#### [Required work]
Set down exactly the lines below between the line holding "kettle: none [109,399,217,541]" and the line holding "jug: present [63,242,107,295]", inclusive; no other line belongs in the answer.

Items from a dataset
::::

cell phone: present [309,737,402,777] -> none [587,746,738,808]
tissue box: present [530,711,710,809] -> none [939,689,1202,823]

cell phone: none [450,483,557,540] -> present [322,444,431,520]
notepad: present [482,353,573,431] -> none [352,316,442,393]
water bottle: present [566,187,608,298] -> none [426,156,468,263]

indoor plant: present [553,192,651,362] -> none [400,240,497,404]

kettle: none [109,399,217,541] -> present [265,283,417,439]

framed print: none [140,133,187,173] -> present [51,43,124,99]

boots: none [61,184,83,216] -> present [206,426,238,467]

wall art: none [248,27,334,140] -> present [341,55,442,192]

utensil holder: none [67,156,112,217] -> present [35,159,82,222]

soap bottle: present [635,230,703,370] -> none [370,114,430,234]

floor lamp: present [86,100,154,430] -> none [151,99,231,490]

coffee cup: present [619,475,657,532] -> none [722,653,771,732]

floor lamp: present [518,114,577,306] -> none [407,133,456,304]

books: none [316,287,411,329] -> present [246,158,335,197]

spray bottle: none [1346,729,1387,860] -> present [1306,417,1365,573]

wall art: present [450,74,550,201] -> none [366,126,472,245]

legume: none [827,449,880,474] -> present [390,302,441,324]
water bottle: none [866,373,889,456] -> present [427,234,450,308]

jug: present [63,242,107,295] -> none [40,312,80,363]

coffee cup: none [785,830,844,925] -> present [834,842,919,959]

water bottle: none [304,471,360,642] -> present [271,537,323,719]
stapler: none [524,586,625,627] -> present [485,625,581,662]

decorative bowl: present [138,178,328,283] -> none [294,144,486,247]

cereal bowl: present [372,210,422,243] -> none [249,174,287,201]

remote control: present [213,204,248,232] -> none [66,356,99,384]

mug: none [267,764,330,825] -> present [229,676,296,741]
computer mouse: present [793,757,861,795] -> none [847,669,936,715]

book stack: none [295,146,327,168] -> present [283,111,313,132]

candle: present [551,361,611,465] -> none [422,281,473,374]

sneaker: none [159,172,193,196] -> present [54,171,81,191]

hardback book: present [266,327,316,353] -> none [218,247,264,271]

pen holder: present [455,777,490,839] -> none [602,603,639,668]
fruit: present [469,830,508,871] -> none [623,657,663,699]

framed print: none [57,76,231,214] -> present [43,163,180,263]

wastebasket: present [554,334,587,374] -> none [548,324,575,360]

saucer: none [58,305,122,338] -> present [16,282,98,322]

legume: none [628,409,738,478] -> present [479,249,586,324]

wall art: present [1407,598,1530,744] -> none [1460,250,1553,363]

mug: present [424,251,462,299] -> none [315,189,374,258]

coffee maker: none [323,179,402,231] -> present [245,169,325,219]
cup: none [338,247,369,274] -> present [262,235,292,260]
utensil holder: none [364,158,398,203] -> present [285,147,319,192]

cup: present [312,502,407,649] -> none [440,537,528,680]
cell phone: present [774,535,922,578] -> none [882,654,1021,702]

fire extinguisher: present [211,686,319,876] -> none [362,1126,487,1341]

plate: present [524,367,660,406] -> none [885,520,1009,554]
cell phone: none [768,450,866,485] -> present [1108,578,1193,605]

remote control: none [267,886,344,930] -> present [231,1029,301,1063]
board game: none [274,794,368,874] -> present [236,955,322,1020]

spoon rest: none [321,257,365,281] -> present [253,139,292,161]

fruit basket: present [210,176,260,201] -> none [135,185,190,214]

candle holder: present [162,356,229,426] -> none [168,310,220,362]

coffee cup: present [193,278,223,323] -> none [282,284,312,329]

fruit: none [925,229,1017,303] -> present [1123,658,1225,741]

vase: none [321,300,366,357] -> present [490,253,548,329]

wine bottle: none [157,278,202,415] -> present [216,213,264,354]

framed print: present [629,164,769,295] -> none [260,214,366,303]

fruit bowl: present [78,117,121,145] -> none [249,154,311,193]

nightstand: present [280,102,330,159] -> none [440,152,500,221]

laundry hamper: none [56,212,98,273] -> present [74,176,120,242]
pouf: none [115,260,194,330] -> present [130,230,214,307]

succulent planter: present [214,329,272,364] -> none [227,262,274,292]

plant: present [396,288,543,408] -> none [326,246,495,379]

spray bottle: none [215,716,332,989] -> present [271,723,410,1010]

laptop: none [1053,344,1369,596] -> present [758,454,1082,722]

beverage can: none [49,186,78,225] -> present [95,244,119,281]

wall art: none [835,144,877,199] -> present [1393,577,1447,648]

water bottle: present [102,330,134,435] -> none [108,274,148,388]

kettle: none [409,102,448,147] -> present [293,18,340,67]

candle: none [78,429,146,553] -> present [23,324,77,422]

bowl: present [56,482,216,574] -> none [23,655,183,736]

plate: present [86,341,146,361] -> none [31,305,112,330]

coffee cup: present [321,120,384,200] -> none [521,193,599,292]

::::

#### [Result of this exercise]
kettle: none [109,399,217,541] -> present [265,283,417,439]

framed print: none [140,133,187,173] -> present [51,43,124,99]

boots: none [61,184,83,216] -> present [206,426,238,467]

wall art: none [248,27,334,140] -> present [341,55,442,192]

utensil holder: none [67,156,112,217] -> present [35,159,82,222]

soap bottle: present [635,230,703,370] -> none [370,114,430,234]

floor lamp: present [86,100,154,430] -> none [151,99,231,490]

coffee cup: present [619,475,657,532] -> none [722,653,771,732]

floor lamp: present [518,114,577,306] -> none [407,133,456,304]

books: none [316,287,411,329] -> present [246,158,335,197]

spray bottle: none [1346,729,1387,860] -> present [1306,417,1365,573]

wall art: present [450,74,550,201] -> none [366,126,472,245]

legume: none [827,449,880,474] -> present [390,302,441,324]
water bottle: none [866,373,889,456] -> present [427,234,450,308]

jug: present [63,242,107,295] -> none [40,312,80,363]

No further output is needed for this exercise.